TO-DO ITEM: Each entry needs to be reproduced exactly as it is.

(Transcribed page contents)
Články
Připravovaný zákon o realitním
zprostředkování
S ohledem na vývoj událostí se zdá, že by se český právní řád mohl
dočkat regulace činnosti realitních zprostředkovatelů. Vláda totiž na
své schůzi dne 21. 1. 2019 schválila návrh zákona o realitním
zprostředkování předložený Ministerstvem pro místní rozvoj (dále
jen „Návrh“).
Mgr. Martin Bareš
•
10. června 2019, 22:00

TASK RESULT:
Články
Připravovaný zákon o realitním
zprostředkování
S ohledem na vývoj událostí se zdá, že by se český právní řád mohl
dočkat regulace činnosti realitních zprostředkovatelů. Vláda totiž na
své schůzi dne 21. 1. 2019 schválila návrh zákona o realitním
zprostředkování předložený Ministerstvem pro místní rozvoj (dále
jen „Návrh“).
Mgr. Martin Bareš
•
10. června 2019, 22:00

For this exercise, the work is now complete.